LIke most women, I drop my dollars on a certain amount of overpriced makeup, so I just looooved being characterized as this:


 “…little freaked out, intimidated, frightened, right-wing Republican thin-lipped bitch”.


Yup, that’s what Estee Lauder, parent company of M.A.C. Cosmetics thinks of me. Or did, when M.A.C. hired the consummately talentless and unfunny Sarah Bernhard to mock me and my conservative sisters in a video commercial. Fortunately our blogstress friends at The Cotillion got right on it and eventually got Estee Lauder to both erase the offending line from the video and issue a mealy-mouthed apology.


And today on Town Hall, Michelle Malkin reads Lauder the riot act:


“The quest for a good moisturizer transcends partisan politics. Our money is green, like everyone else’s. Oh, and we have feelings, too.


“So when corporate boneheads in your industry (such as the ones at MAC Cosmetics) hire left-wing celebrities (such as offend-a-holic Sandra Bernhard) to hawk lip-plumping products by hurling epithets at us (such as “little freaked out, intimidated, frightened, right-wing Republican thin-lipped bitch”), we are not just going to roll over like tubes of mascara across a make-up counter.

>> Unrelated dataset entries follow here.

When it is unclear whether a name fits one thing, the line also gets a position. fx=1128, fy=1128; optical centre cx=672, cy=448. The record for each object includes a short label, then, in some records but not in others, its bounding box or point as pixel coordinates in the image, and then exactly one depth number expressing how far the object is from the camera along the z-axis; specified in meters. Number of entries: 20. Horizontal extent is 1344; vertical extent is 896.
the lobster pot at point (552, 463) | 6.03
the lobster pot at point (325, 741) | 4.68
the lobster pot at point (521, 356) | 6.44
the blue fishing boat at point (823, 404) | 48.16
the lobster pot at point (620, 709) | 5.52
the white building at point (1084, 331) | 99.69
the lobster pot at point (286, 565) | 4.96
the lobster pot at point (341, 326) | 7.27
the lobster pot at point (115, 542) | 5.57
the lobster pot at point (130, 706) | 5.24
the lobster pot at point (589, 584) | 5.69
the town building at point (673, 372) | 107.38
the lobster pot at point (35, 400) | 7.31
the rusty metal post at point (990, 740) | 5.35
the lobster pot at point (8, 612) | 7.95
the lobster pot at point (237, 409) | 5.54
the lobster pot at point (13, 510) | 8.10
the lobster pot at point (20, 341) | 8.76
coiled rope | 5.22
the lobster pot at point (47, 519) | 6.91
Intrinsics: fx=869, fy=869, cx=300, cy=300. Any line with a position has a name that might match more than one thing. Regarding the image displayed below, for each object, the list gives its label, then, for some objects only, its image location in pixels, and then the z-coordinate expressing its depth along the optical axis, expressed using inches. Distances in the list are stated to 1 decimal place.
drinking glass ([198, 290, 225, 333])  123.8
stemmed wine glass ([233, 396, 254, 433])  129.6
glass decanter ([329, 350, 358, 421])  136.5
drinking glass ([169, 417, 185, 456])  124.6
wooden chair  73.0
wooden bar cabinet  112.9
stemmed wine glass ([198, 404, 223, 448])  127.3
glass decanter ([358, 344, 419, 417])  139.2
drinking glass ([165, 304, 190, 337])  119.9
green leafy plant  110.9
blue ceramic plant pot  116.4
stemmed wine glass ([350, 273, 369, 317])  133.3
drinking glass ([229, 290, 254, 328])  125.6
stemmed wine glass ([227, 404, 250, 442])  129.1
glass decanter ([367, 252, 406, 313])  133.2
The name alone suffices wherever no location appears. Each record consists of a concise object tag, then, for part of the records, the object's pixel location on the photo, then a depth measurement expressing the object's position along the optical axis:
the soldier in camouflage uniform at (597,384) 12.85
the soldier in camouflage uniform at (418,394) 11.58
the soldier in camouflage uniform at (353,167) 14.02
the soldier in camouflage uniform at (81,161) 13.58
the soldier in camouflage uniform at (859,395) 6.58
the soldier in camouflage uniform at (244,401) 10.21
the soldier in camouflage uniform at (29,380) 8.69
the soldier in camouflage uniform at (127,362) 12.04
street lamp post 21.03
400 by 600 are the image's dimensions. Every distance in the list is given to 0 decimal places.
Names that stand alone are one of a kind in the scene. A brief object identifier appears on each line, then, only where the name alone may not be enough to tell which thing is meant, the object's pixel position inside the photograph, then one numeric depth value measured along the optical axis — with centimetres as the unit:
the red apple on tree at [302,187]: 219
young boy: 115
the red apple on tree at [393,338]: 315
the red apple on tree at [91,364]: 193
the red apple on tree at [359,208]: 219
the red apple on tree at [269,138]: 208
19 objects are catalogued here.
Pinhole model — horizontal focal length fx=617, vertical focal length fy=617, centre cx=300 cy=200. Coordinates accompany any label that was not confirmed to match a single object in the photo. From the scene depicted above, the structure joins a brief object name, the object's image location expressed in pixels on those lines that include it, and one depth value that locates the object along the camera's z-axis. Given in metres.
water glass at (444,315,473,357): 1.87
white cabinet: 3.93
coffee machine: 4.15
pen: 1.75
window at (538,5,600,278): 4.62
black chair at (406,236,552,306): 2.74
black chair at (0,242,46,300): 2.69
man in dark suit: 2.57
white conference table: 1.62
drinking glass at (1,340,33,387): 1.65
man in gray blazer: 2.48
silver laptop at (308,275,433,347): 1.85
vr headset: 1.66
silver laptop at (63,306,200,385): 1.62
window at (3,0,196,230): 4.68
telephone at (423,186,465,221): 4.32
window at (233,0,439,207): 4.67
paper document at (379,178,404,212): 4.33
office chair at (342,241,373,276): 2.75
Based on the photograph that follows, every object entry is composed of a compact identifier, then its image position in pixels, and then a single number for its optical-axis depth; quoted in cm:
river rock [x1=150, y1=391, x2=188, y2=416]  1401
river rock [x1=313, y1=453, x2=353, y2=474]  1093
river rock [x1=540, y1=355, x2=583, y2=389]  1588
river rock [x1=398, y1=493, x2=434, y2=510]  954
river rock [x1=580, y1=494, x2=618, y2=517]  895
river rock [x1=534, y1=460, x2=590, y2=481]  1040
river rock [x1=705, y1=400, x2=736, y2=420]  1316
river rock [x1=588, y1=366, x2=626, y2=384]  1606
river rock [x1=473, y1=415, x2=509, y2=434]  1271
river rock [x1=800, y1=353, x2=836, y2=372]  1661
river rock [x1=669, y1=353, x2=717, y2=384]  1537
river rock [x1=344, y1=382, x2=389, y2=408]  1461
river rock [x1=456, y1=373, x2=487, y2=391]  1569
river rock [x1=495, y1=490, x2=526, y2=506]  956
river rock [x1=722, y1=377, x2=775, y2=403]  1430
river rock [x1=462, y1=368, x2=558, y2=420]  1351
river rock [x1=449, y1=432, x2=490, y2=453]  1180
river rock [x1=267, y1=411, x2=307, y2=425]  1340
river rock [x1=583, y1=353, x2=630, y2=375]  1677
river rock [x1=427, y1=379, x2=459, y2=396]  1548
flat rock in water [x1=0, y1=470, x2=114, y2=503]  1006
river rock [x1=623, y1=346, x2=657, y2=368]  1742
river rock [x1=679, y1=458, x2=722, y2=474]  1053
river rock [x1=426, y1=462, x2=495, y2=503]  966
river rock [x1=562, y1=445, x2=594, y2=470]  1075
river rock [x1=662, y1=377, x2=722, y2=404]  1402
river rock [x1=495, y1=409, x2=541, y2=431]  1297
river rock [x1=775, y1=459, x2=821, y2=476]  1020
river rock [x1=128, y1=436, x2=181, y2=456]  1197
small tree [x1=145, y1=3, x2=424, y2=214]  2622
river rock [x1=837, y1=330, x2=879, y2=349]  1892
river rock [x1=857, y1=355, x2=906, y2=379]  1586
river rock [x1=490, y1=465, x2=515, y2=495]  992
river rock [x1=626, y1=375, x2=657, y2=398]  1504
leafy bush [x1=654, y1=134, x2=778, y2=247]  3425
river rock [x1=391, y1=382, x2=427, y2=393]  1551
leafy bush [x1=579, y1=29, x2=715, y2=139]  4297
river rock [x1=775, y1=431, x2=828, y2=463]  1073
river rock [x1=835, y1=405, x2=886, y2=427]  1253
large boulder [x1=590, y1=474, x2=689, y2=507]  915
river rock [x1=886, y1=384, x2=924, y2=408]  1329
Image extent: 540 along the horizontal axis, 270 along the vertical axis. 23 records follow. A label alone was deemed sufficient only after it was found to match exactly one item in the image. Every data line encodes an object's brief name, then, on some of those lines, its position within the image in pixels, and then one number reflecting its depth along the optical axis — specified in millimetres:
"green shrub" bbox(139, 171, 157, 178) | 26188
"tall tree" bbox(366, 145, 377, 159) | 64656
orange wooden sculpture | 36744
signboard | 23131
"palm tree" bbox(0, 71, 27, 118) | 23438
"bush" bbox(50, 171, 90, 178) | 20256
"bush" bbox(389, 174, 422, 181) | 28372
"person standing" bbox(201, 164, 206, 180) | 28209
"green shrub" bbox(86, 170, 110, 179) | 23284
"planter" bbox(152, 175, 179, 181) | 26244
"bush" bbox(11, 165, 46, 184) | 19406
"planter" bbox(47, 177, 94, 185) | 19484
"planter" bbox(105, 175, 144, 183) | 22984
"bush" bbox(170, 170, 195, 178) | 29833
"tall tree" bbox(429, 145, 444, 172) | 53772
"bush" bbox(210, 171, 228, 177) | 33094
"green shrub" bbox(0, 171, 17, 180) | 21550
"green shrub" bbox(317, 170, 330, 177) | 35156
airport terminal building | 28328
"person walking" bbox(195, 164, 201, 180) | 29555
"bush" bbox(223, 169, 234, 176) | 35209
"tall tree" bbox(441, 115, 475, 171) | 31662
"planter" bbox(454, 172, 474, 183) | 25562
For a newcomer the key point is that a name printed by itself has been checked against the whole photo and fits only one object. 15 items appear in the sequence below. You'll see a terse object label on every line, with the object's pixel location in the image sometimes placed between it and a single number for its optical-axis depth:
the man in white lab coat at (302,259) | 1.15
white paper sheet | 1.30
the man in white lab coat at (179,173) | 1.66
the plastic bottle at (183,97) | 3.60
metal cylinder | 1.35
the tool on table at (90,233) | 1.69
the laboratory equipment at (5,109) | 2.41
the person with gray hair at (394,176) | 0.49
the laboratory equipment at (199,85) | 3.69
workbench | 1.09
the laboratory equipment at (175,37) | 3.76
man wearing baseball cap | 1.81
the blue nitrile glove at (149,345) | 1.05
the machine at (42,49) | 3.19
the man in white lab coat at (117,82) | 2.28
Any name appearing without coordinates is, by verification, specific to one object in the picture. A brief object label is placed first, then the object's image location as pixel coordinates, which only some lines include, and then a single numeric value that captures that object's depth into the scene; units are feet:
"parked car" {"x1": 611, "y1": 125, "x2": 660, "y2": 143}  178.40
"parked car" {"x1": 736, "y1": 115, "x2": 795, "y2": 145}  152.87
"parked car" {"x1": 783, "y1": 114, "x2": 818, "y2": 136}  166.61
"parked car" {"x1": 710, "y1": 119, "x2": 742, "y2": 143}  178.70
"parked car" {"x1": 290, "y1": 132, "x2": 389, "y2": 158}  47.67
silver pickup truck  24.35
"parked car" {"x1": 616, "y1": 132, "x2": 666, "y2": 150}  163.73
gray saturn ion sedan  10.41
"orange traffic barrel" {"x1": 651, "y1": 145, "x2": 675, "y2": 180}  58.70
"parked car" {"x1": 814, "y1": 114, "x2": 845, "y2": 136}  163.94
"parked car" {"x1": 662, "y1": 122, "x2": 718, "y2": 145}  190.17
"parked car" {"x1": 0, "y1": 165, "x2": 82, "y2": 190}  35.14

“There was a time when you could get away with snubbing us so gratuitously — a time before the Internet and the blogosphere and YouTube existed. No more. When the gals at The Cotillion (cotillion.mu.nu), a consortium of conservative women bloggers, organized an online protest against MAC’s anti-Republican advertising mockery, the company realized a simple truth: Politicizing beauty potions may be good for a few snickers in the boardroom — but it’s plain bad business in Middle America…..


“But let this be a lesson learned, beauty barons. Your customers are not just ‘Desperate Housewives’ cast members and unhinged friends of Madonna. It’s not nice to bite the manicured hands of conservative women who feed you. Take it from a big-mouthed Fox News Channel contributor who buys lip gloss by the barrel. If you truly ‘respect’ all of your customers, you won’t go out of your way to pay sneering ‘provocateurs’ to antagonize a substantial portion of them in the first place. The bottom line is that enhancing the bottom line should be your top priority, not enhancing your popularity in Hollywood.”